Le Centre hospitalier universitaire vaudois (CHUV) va utiliser une technologie innovante qui repose sur un gel contenant de l’hémoglobine extraite d’un ver marin pour améliorer la prise en charge des patients gravement brûlés. Cette approche fait suite à l’incendie de Crans-Montana, où certains grands brûlés nécessitent des soins particulièrement complexes et des solutions nouvelles en matière de cicatrisation.
La technologie provient de l’entreprise Hemarina, spécialisée dans les transporteurs d’oxygène inspirés de l’hémoglobine du ver arénicole (Arenicola marina), qui permet de transporter beaucoup plus d’oxygène que l’hémoglobine humaine tout en restant compatible avec les tissus humains. Ce gel, intégré dans des pansements spécifiques, facilite l’apport local d’oxygène aux zones de brûlure, ce qui est crucial pour la survie cellulaire et la cicatrisation, surtout lorsque les vaisseaux sanguins superficiels sont détruits par la brûlure.
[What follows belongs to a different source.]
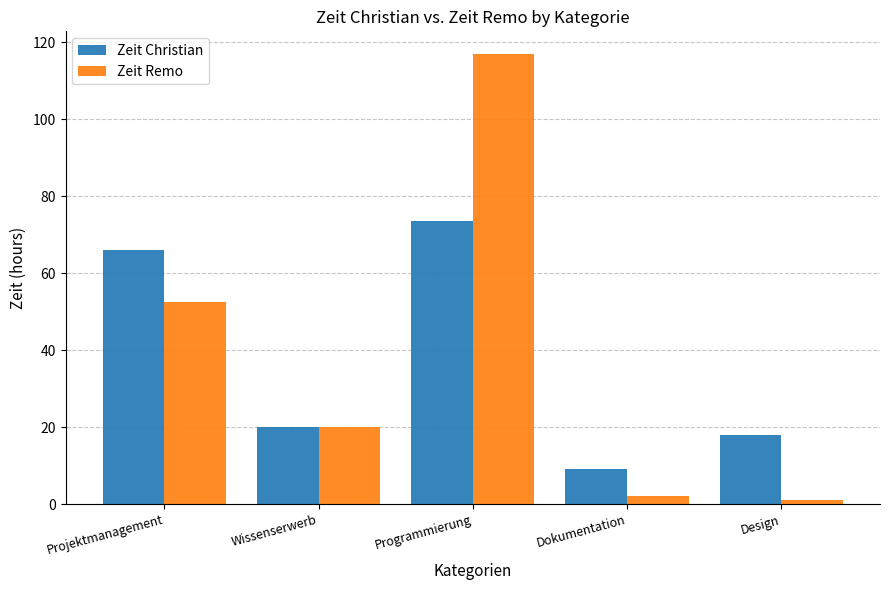

What is the label of the 2nd bar from the right?

Dokumentation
Ce traitement avait déjà été utilisé dans d’autres hôpitaux en France en usage compassionnel, avec des résultats jugés prometteurs en termes de cicatrisation pour des patients souffrant de brûlures étendues. Grâce aux dispositions réglementaires permettant l’accès à des dispositifs non encore commercialisés dans des situations d’urgence vitale, le CHUV a pu se procurer ce gel pour traiter des patients brûlés graves en Suisse.
Des études préliminaires indiquent que ces pansements à base d’hémoglobine de ver marin peuvent améliorer l’oxygénation locale des tissus, favoriser le processus de régénération et réduire le besoin de greffes de peau ou d’interventions supplémentaires. Néanmoins, des recherches cliniques supplémentaires sont nécessaires pour confirmer leur efficacité à grande échelle.